Tribunal judiciaire de Lille N° RG 25/00040 – N° Portalis DBZS-W-B7J-ZG7Y
Pour statuer, il convient de relever que Monsieur [M] [O] ne fournit aucune explication substantielle ni aucune pièce sur sa situation financière passée et présente. Dans ces conditions, le requérant ne permet pas au tribunal d’examiner sa bonne foi, étant relevé que l’association ARELI n’a perçu aucune somme entre juin 2023 et le versement, concomitant à la saisine de ce tribunal, de février 2025.
Dans ces conditions, la demande de délais ne peut qu’être rejetée.
Sur la demande de délais de paiement
L’article R.121-1 alinéa 2 du code des procédures civiles d’exécution prévoit que le juge de l’exécution, après signification du commandement ou de l’acte de saisie, a compétence pour accorder un délai de grâce.

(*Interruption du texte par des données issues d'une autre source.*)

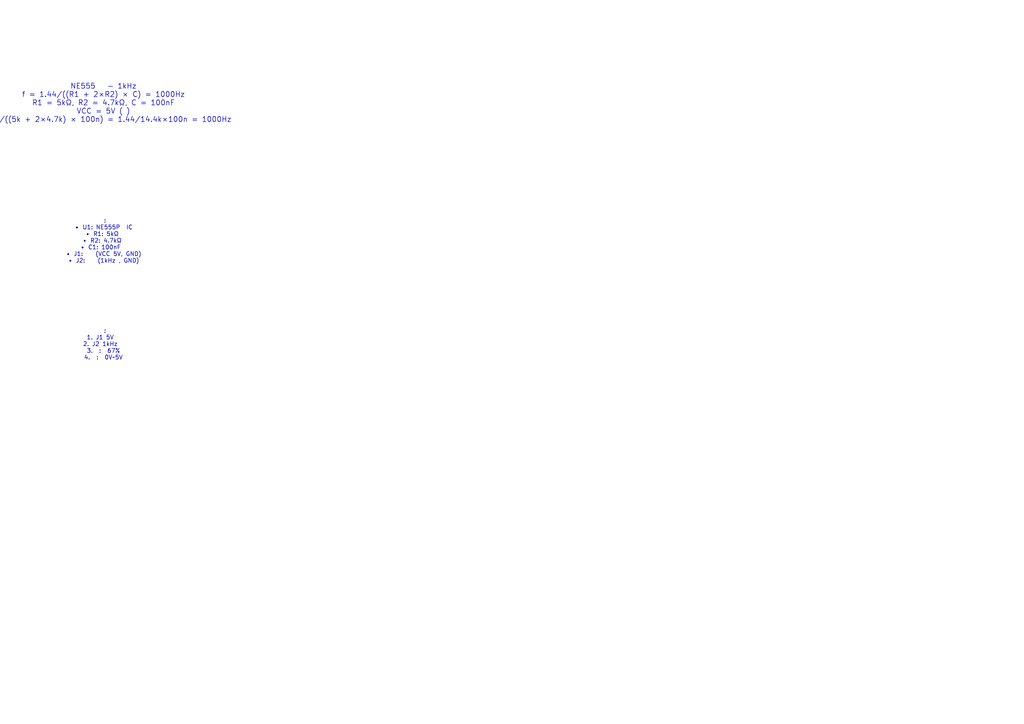
<source format=kicad_sch>
(kicad_sch
	(version 20230121)
	(generator "eeschema")
	(uuid "7b2739d8-9b30-4e41-8527-a1823fcf2f65")
	(paper "A4")
	
	(text "NE555 발진 회로 - 1kHz\nf = 1.44/((R1 + 2×R2) × C) = 1000Hz\nR1 = 5kΩ, R2 = 4.7kΩ, C = 100nF\nVCC = 5V (터미널 입력)\n계산: 1.44/((5k + 2×4.7k) × 100n) = 1.44/14.4k×100n = 1000Hz"
		(exclude_from_sim no)
		(at 30 30 0)
		(effects (font (size 1.5 1.5)))
		(uuid "design_info")
	)

	(text "부품 목록:\n• U1: NE555P 타이머 IC\n• R1: 5kΩ 저항\n• R2: 4.7kΩ 저항\n• C1: 100nF 세라믹 커패시터\n• J1: 전원 입력 터미널 (VCC 5V, GND)\n• J2: 신호 출력 터미널 (1kHz 출력, GND)"
		(exclude_from_sim no)
		(at 30 70 0)
		(effects (font (size 1.2 1.2)))
		(uuid "parts_list")
	)

	(text "연결 방법:\n1. J1에 5V 전원 공급\n2. J2에서 1kHz 방형파 출력\n3. 듀티 사이클: 약 67%\n4. 출력 전압: 약 0V~5V"
		(exclude_from_sim no)
		(at 30 100 0)
		(effects (font (size 1.2 1.2)))
		(uuid "connection_info")
	)

	(sheet_instances
		(path "/" (page "1"))
	)
)

</source>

Aux termes de l’article 1343-5 du code civil, le juge peut, compte tenu de la situation du débiteur et en considération des besoins du créancier, reporter ou échelonner, dans la limite de deux années, le paiement des sommes dues. Par décision spéciale et motivée, il peut ordonner que les sommes correspondant aux échéances reportées porteront intérêt à un taux réduit au moins égal au taux légal, ou que les paiements s’imputeront d’abord sur le capital. Il peut subordonner ces mesures à l’accomplissement par le débiteur d’actes propres à faciliter ou à garantir le paiement de la dette. La décision du juge suspend les procédures d’exécution qui auraient été engagées par le créancier. Les majorations d’intérêts ou les pénalités prévues en cas de retard ne sont pas encourues pendant le délai fixé par le juge. Toute stipulation contraire est réputée non écrite. Les dispositions du présent article ne sont pas applicables aux dettes d’aliment.

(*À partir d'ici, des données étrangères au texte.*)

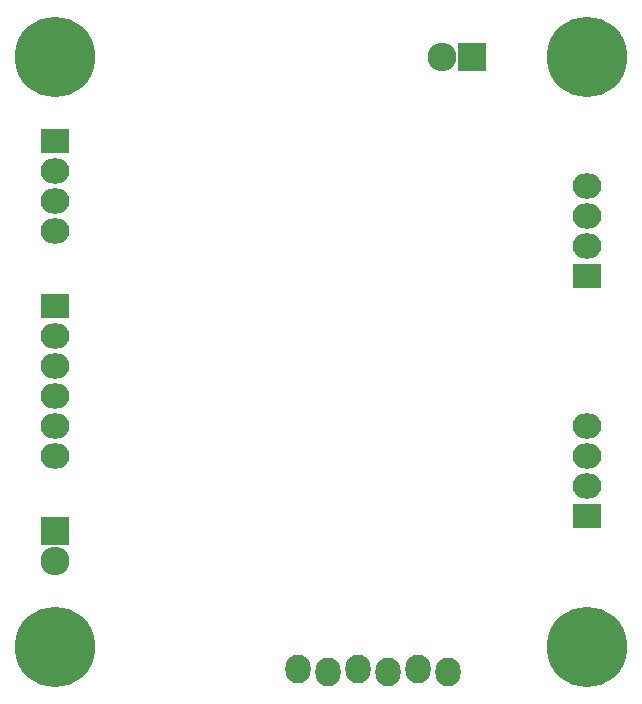
<source format=gbs>
G04 #@! TF.FileFunction,Soldermask,Bot*
%FSLAX46Y46*%
G04 Gerber Fmt 4.6, Leading zero omitted, Abs format (unit mm)*
G04 Created by KiCad (PCBNEW 4.0.6-e0-6349~53~ubuntu16.04.1) date Thu May 25 23:31:25 2017*
%MOMM*%
%LPD*%
G01*
G04 APERTURE LIST*
%ADD10C,0.050000*%
%ADD11C,6.800000*%
%ADD12O,2.127200X2.432000*%
%ADD13R,2.432000X2.127200*%
%ADD14O,2.432000X2.127200*%
%ADD15R,2.432000X2.432000*%
%ADD16O,2.432000X2.432000*%
G04 APERTURE END LIST*
D10*
D11*
X235000000Y-80000000D03*
X190000000Y-80000000D03*
X190000000Y-30000000D03*
X235000000Y-30000000D03*
D12*
X210542000Y-81873000D03*
X213082000Y-82127000D03*
X215622000Y-81873000D03*
X218162000Y-82127000D03*
X220702000Y-81873000D03*
X223242000Y-82127000D03*
D13*
X190000000Y-51145000D03*
D14*
X190000000Y-53685000D03*
X190000000Y-56225000D03*
X190000000Y-58765000D03*
X190000000Y-61305000D03*
X190000000Y-63845000D03*
D13*
X235000000Y-48620000D03*
D14*
X235000000Y-46080000D03*
X235000000Y-43540000D03*
X235000000Y-41000000D03*
D13*
X235000000Y-68925000D03*
D14*
X235000000Y-66385000D03*
X235000000Y-63845000D03*
X235000000Y-61305000D03*
D13*
X190000000Y-37175000D03*
D14*
X190000000Y-39715000D03*
X190000000Y-42255000D03*
X190000000Y-44795000D03*
D15*
X225250000Y-30000000D03*
D16*
X222710000Y-30000000D03*
D15*
X190000000Y-70195000D03*
D16*
X190000000Y-72735000D03*
M02*

</source>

En l’espèce, comme relevé précédemment, le requérant ne fournit aucun élément sur sa situation financière. Dans ces conditions, le tribunal ne peut examiner si cette situation justifierait l’octroi de délais de paiement. La demande ne peut qu’être rejetée.
Sur les dépens.
Aux termes de l’article 696 du code de procédure civile, la partie perdante est condamnée aux dépens, à moins que le juge, par décision motivée, n’en mette la totalité ou une fraction à la charge d’une autre partie.
En l’espèce, Monsieur [M] [O] qui succombe sera condamné aux dépens.
Sa demande de condamnation au titre l’article 37 de la loi du 10 juillet 1991 au profit de son conseil sera rejetée.
PAR CES MOTIFS
Le juge de l’exécution, statuant par jugement prononcé par mise à disposition au greffe, contradictoire et susceptible d’appel,
ACCORDE l’aide juridictionnelle provisoire à Monsieur [M] [O] ;
REJETTE les demandes de Monsieur [M] [O] ;
CONDAMNE Monsieur [M] [O] aux dépens ;
RAPPELLE que le présent jugement est immédiatement exécutoire, le délai d’appel et l’appel lui-même des décisions du juge de l’exécution n’ayant pas d’effet suspensif en application de l’article R121-21 du code des procédures civiles d’exécution ;
En foi de quoi le présent jugement a été signé par le juge et le greffier.